Bu komite Avrupa Konseyi bünyesinde çalışan bir kurum. Yaptırım yetkisi olmayıp, tavsiye etme yetkisine sahiptir. Araştırma yapacağı ülkeye gitmesi için de o ülkenin kendisini davet etmesi gerekir… Ayrıca gittiği Türkiye gibi ülkelerde içişleri bakanı, güvenlik sorumluları vb. mercilerle bilgi alış- verişinde bulunur. Brüksel’e döndükten sonra da resmi gözlem raporlarını gittiği ülkenin müsaadesi dahilinde yayınlar ve o ülkeye yaptırım değil, tavsiyelerde bulunabilir…Onun için bazı gruplar, devlet ve insanlar CPT’nin bu yetki alanını aşması ve yapılan kötü muamele, işkence, insan onurunu zedeleyen muameleleri tespit ettikten sonra yaptırıcı yetkisini kullanmasını ister veya beklerler… Mesela metinde olduğu gibi CPT’nin 2017’de Türkiye’ye gittikten sonra 2019 raporuyla birleştirerek yayınladığı metinden kısa bir kesit,’’ İşkenceyle Mücadele Komitesi’nden on uzman, bir hafta boyunca Türkiye’nin batısındaki İstanbul ve İzmir’de çok sayıda polis karakolunu ziyaret etmiştir. Ayrıca idama mahkum edilen Kürt lideri Abdullah Öcalan’ın hücre hapsinde tutulduğu İmralı adasındaki cezaevini de incelediler. Raporda, Öcalan’ın tutukluluk koşullarının çok iyi olduğu belirtildi. Yeterli gün ışığı alan 13 metrekarelik bir hücrede oturuyor ve dört doktor tarafından bakılıyor…
CPT yaptığı Ana tespit ve sonuçları, raporların özetlerinde belirtmiştir.

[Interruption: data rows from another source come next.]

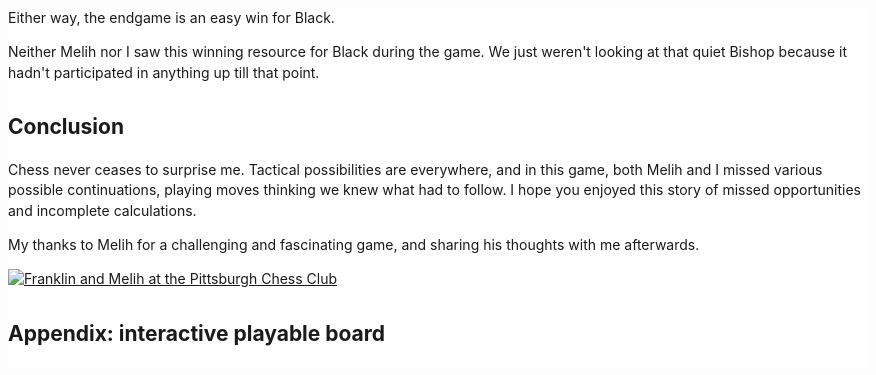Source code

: Either way, the endgame is an easy win for Black.

Neither Melih nor I saw this winning resource for Black during the
game. We just weren't looking at that quiet Bishop because it hadn't
participated in anything up till that point.

## Conclusion

Chess never ceases to surprise me. Tactical possibilities are
everywhere, and in this game, both Melih and I missed various
possible continuations, playing moves thinking we knew what had to
follow. I hope you enjoyed this story of missed opportunities and
incomplete calculations.

My thanks to Melih for a challenging and fascinating game, and sharing
his thoughts with me afterwards.

<a data-flickr-embed="true"  href="https://www.flickr.com/photos/franklinmingchen/23445261516/in/datetaken/" title="Melih and Franklin at the Pittsburgh Chess Club"><img src="https://farm1.staticflickr.com/589/23445261516_25ee07e170_z.jpg" width="640" height="480" alt="Franklin and Melih at the Pittsburgh Chess Club"></a><script async src="//embedr.flickr.com/assets/client-code.js" charset="utf-8"></script>

## Appendix: interactive playable board

<script type="text/javascript"
        src="http://chesstempo.com/js/pgnyui.js"></script>
<script type="text/javascript"
        src="http://chesstempo.com/js/pgnviewer.js"></script>
<link
     type="text/css"
     rel="stylesheet"
     href="http://chesstempo.com/css/board-min.css">
</link>

<script>
    new PgnViewer(
      { boardName: "demo",
        pgnFile: '/chess/ozbek-chen-2015-11-17/ozbek-chen.pgn',
        pieceSet: 'merida',
        pieceSize: 46
      }
    );
</script>

<style>
#demo-stuff {
    display: flex;
}

#demo-moves {
    overflow-y: auto;
}
</style>

<div id="demo-stuff">
<div id="demo-container"></div>
<div id="demo-moves"></div>
</div>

Türk makamları yanıt beyanlarında CPT’nin tavsiyelerini uygulamak için alınan veya alınması planlanan önlemler hakkında bilgi vermektedir. İşkenceyle Mücadele Komitesi, raporlarda dile getirilen konularda Türk makamlarıyla diyaloğu sürdürüyor. CPT’nin raporları ve Türk makamlarının açıklamaları Türk hükümetinin talebi üzerine yayınlandı.